Chhoamyong and Chakriya are not shy to comment on their parents’ parenting skills. “Oh, they were previously not so good. But after learning from the programme, we can see that they understand… and value one another a lot more. It is not the same as before,” says Chhoamyong.
Parenting skills are one of the key topics discussed in the programme, because they are instrumental in breaking the cycle of violence against women. Research has found that children who witness or experience violence in their homes are more likely to suffer from mental health issues, as well as to use violence themselves when they reach adulthood. The UN Multi-Country Study on Men and Violence found that in Cambodia, some of the main risk factors for perpetrating violence against women were childhood experiences of violence, quarrelling with a partner and holding gender-inequitable values.
From one family to a community
With so much positive change since Sophea and her daughters joined the programme, they want to spread the word and encourage more villagers to follow suit. Sokhy is sharing what he learned from his wife with other men in the village.
“When I see another man committing violence, I want to educate him to change his behaviour. I find it unacceptable and sad. We can have a good family only if we know how to value one another, have mutual understanding, and be tolerant. In short, this involves all the family members, husband, wife and children. It means speaking up, not being narrow-minded, not getting angry easily. Then happiness will come,” said Sokhy.
Sophea has also become more knowledgeable on how to handle cases of violence against women in the community and lend support to her peers. “When violence happens to a woman, I come forward to talk to the woman to understand what she has experienced.
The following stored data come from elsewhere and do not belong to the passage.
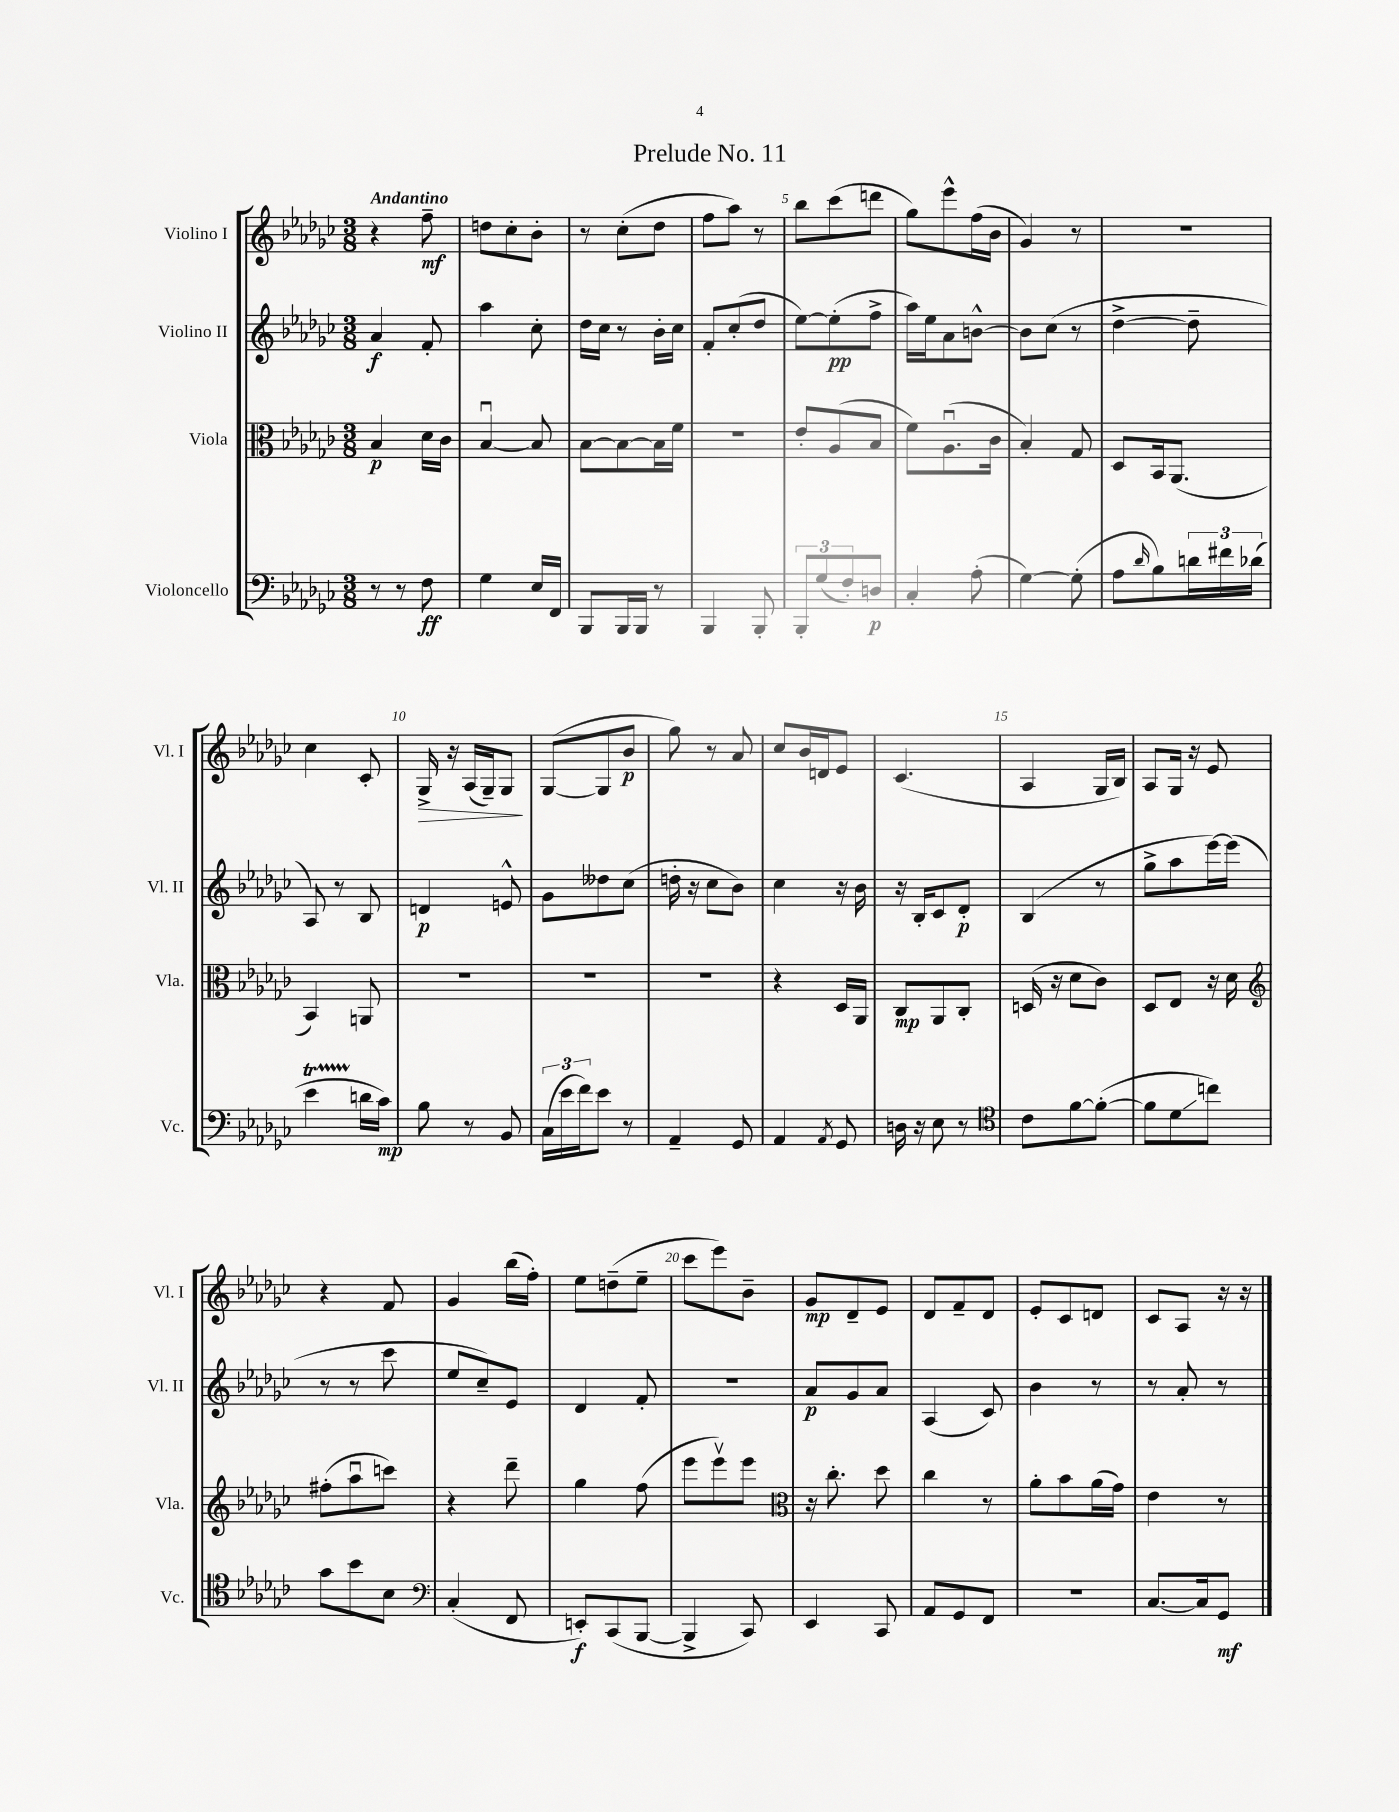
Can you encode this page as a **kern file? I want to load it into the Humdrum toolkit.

**kern	**kern	**kern	**kern
*staff4	*staff3	*staff2	*staff1
*clefF4	*clefC3	*clefG2	*clefG2
*k[b-e-a-d-g-c-]	*k[b-e-a-d-g-c-]	*k[b-e-a-d-g-c-]	*k[b-e-a-d-g-c-]
*M3/8	*M3/8	*M3/8	*M3/8
8r	4B-	4a-	4r
8r	.	.	.
8F	16d-	8f'	8ff~
.	16c-	.	.
=	=	=	=
4G-	[4B-u	4aa-	8dd
.	.	.	8cc-'
16E-	8B-]	8cc-'	8b-'
16FF	.	.	.
=	=	=	=
8BBB-	[8B-	16dd-	8r
.	.	16cc-	.
16BBB-	8B-_	8r	(8cc-'
16BBB-	.	.	.
8r	16B-]	16b-'	8dd-
.	16f	16cc-	.
=	=	=	=
4BBB-	4.r	8f'	8ff
.	.	(8cc-'	8aa-)
8BBB-'	.	8dd-	8r
=	=	=	=
12BBB-'	8e-'	[8ee-)	8bb-
(12G-	.	.	.
.	(8A-	(8ee-']	(8ccc-
12F')	.	.	.
8D	8B-	8ff^	8ddd
=	=	=	=
4C-'	8f)	16aa-)	8gg-)
.	.	16ee-	.
.	(8.A-u	8a-	8eee-^^
(8A-'	.	[8b^^	(16ff
.	16c-	.	16b-
=	=	=	=
[4G-)	4B-')	8b]	4g-)
.	.	(8cc-	.
(8G-']	8G-	8r	8r
=	=	=	=
8A-	8D-	[4dd-^	4.r
16qqd-	.	.	.
8B-)	16BB-	.	.
.	(8.AA-	.	.
24d	.	8dd-~]	.
24f#	.	.	.
(24d-	.	.	.
=	=	=	=
4e-	4BB-)	8A-)	4cc-
.	.	8r	.
16d	8AA	8B-	8c-'
16c-)	.	.	.
=	=	=	=
8B-	4.r	4d	16G-^
.	.	.	16r
8r	.	.	(16A-
.	.	.	16G-~)
8BB-	.	8e^^	8G-
=	=	=	=
(24C-	4.r	8g-	([8G-
24e-	.	.	.
24f)	.	.	.
8e-	.	8dd--	8G-]
8r	.	(8cc-	8b-
=	=	=	=
4AA-~	4.r	16dd'	8gg-)
.	.	16r	.
.	.	8cc-	8r
8GG-	.	8b-)	8a-
=	=	=	=
4AA-	4r	4cc-	8cc-
.	.	.	16b-
.	.	.	16d
8qAA-	.	.	.
8GG-	16D-	16r	8e-
.	16AA-	16b-	.
=	=	=	=
16D	8C-	16r	(4.c-
16r	.	16B-'	.
8E-	8AA-	8c-	.
8r	8C-'	8d-'	.
=	=	=	=
*clefC4	*	*	*
8c-	(16D	(4B-	4A-
.	16r	.	.
[8f	8d-	.	.
(8f'_	8c-)	8r	16G-
.	.	.	16B-)
=	=	=	=
8f]	8D-	8gg-^	8A-
8d-	8E-	8aa-	16G-
.	.	.	16r
8cc)	16r	[16eee-)	8e-
.	16d-	(16eee-]	.
=	=	=	=
*	*clefG2	*	*
8g-	(8ff#'	8r	4r
8b-	8aa-u	8r	.
8B-	8ccc)	8ccc-	8f
=	=	=	=
*clefF4	*	*	*
(4C-'	4r	8ee-	4g-
.	.	8cc-~)	.
8FF	8ddd-~	8e-	(16bb-
.	.	.	16ff')
=	=	=	=
8EE')	4gg-	4d-	8ee-
(8CC-	.	.	(8dd~
[8BBB-	(8ff	8f'	8ee-~
=	=	=	=
4BBB-^]	8eee-	4.r	8ccc-
.	8eee-v)	.	8eee-)
8CC-)	8eee-	.	8b-~
=	=	=	=
*	*clefC3	*	*
4EE-	16r	8a-	8g-
.	8.cc-'	.	.
.	.	8g-	8d-~
8CC-	8dd-	8a-	8e-
=	=	=	=
8AA-	4cc-	(4A-	8d-
8GG-	.	.	8f~
8FF	8r	8c-)	8d-
=	=	=	=
4.r	8a-'	4b-	8e-'
.	8b-	.	8c-
.	(16a-	8r	8d
.	16g-)	.	.
=	=	=	=
[8.C-	4e-	8r	8c-
.	.	8a-'	8A-
16C-]	.	.	.
8GG-	8r	8r	16r
.	.	.	16r
==	==	==	==
*-	*-	*-	*-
I can also refer her to the Commune Chief, or a support organization that we know through UNFPA. We have brochures, phone numbers, contact persons that can help her” she explains. Ultimately, through her work with adolescent girls and boys, Sophea is determined to prevent other women from experiencing the violence that she and many other women have had to experience. “I want to completely eliminate violence against women in my village”, she asserts.
Stories like that of Sophea and her family are giving real hope that it is possible to end violence against women in Cambodia. The programme has not only led her husband to stop using violence, but it has also unleashed a wave of positive influence and transformations within the family, and more widely, within the community. These transformations will help prevent violence against women and girls in the future
About Partners for Prevention:
Partners for Prevention (P4P) is a United Nations (UN) joint programme working to prevent violence against women and girls in Asia and the Pacific at the regional level. Based on its groundbreaking research, the UN Multi-Country Study on Men and Violence in Asia and the Pacific, P4P promotes and supports violence prevention initiatives and policies. Combining the strengths of four UN agencies – UN Development Programme, UN Population Fund, UN Women and UN Volunteers – with governments, civil society, and support from the Australian government, P4P transforms social norms and practices to prevent violence before it occurs. P4P’s work supports the UN’s Sustainable Development Goal to achieve gender equality and empowerment of all women and girls by 2030.